If you put a shield on the stove back like a Grandma III you will have hotter intake air. Shield the bottom with opening in front, under ash fender, and up the back, open at top. (shown in VI manual) Your intake won't mix as much cooler room air.
Another way I've toyed with is a double baffle plate, (1/2 inch apart) hollow inside with air holes drilled in rows through the bottom plate. The entire baffle is a preheat chamber. (the hottest part of the stove) Pipe flanges on the top plate with 3/4 pipe going up the stack about 2 feet and out the side of pipe preheats it very well without drilling holes or modifying the stove itself. (the more intake pipes, the more surface heating area, and the slower the flow and longer duration time heating air in pipes. You can also add a twisted steel spiral inside the intake pipe to rotate air against inner pipe walls and increase "dwell time" to increase air temperature - corkscrew fashion)
I didn't comment last year when you started this thread since I never operated a factory built secondary stove to compare my results. I thought mine was poor until the experience I had last winter with a neighbors new Lopi.

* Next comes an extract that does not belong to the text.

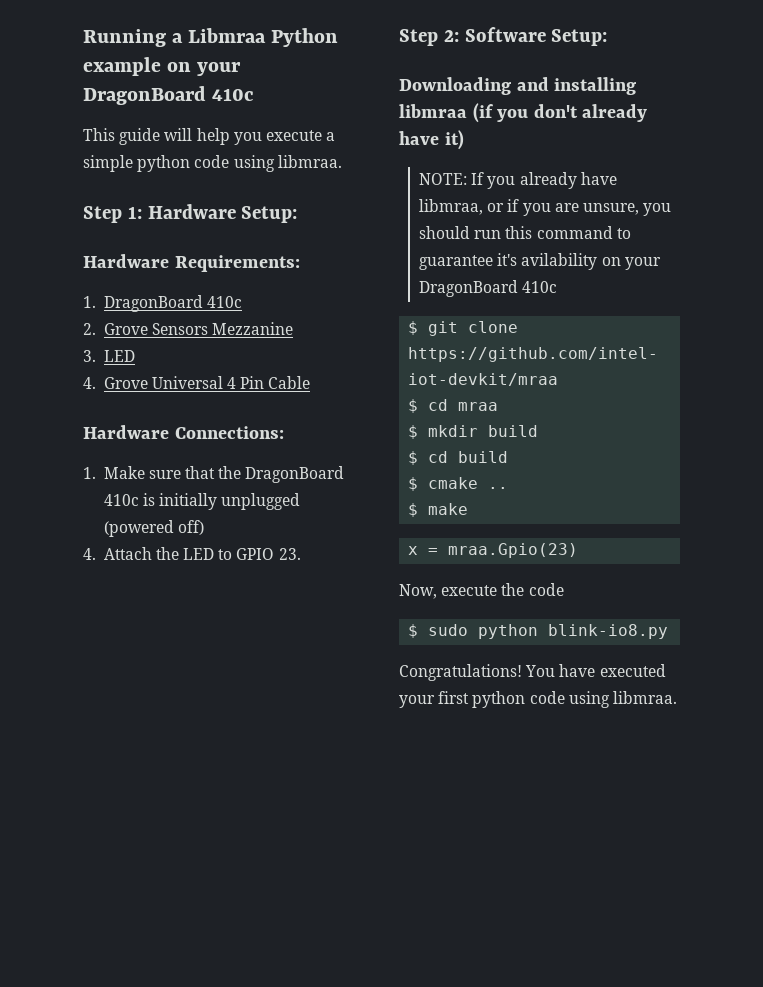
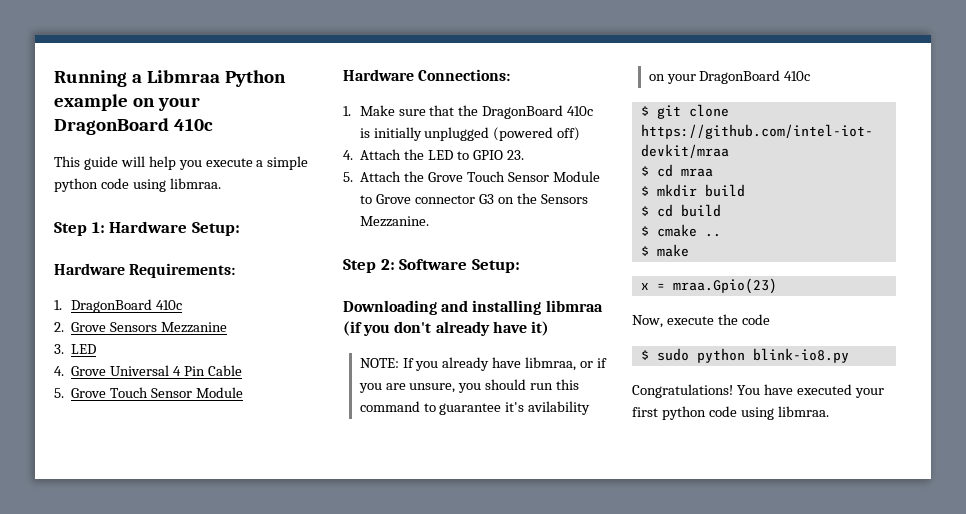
(311, 382) none -> [54,387,243,398] // 5. Grove Touch Sensor Module
(301, 554) none -> [343,171,600,182] [360,193,588,204] [360,216,430,227] // 5. Attach the Grove Touch Sensor Module to Grove connector G3 on the Sensors Mezzanine.

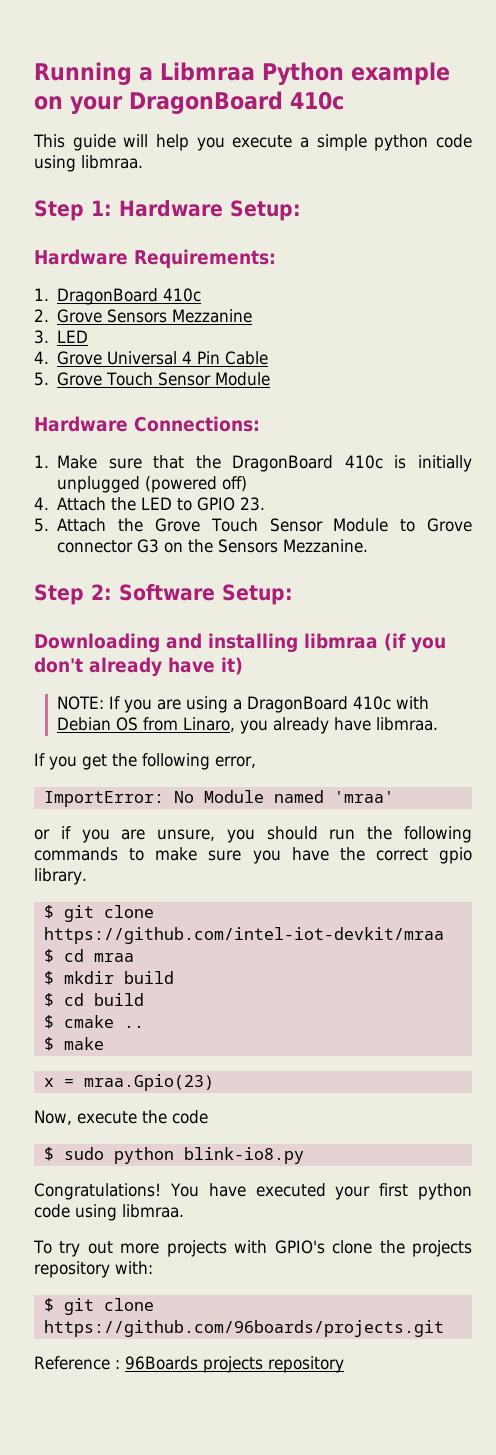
[442,357,577,371] already have libmraa, -> [156,696,429,713] [56,717,438,734] [34,753,256,770] [43,790,394,807] are using a DragonBoard 410c with Debian OS from Linaro, you already have libmraa. // If you get the following error, // ImportError: No Module named 'mraa' //
[556,379,580,390] [359,401,591,415] [648,70,811,84] this command to guarantee it's avilability on your DragonBoard 410c -> [367,826,472,843] [34,847,472,864] [34,868,87,885] the following commands to make sure you have the correct gpio library.
(829, 411) none -> [33,1240,473,1257] [34,1261,153,1278] [43,1298,154,1315] [43,1320,444,1337] [34,1356,344,1373] // To try out more projects with GPIO's clone the projects repository with: // $ git clone https://github.com/96boards/projects.git // Reference : 96Boards projects repository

Yes, it burned cleaner and less wood. With less heat over an 8 hour duration. For me that = cold house. As my only heat source, I don't have time to babysit it to keep the secondaries burning. I need to load and have 8 hour cycles hot enough to keep the house between 68 and 72. Could be I didn't play with it enough, but as my only heat, and being away 4 to 6 hours, I'd rather burn more wood and come home to a warm house. Plus it makes it more of a space heater with no cooking ability. (the stove was a Mama Bear in the middle of kitchen and convenient to save propane from using range)
Since then we went to the large Kitchen Queen with so much mass and water heating capability we have a very steady house temp. Plus it adds an oven always ready to go. This time of year we wait for the inside temp to drop to about 66 before starting it for night burns. We wake up to about 70* and my 24 hour recording thermometer (in bedroom away from stove) shows a high of 72 overnight. As it gets colder and we burn 24/7 we can keep it within a couple degrees night and day. (I did add a thermostat to the firebox) Adding secondaries to what I've got would certainly ruin the cooktop ability and cause us to use premium wood - take more frequent loading, and end up with more temperature spikes. I guess I'm not a secondary burn kind of guy.
At my second house, my neighbor bought a new Lopi last year much larger than the log home requires. He claims he has the stove figured out, but is adding some electric heat this year. They were cold when it was frigid last winter. I checked it out, secondaries light easily for a couple hours, and it cools with coals until there is room for reloading. Same cycle I experienced with the retrofit Fisher. So I don't think it was me. This is across the street from my log cabin identical to his brought from Finland in kit form in 1972. I put in the same Mama Bear I fitted with the same type Smoke Shelf Baffle as supplied with the later double door stoves (with half the chimney as his) and I don't have electric there for any back up. The reason I didn't go with a Baby Bear for the less than 1000 s.f. area is mine isn't lived in, so it's cold when I get there. Plus it gives me a larger cook top than Baby since it's also my only cook stove and water heater there. I have no use for secondary burn tubes there either.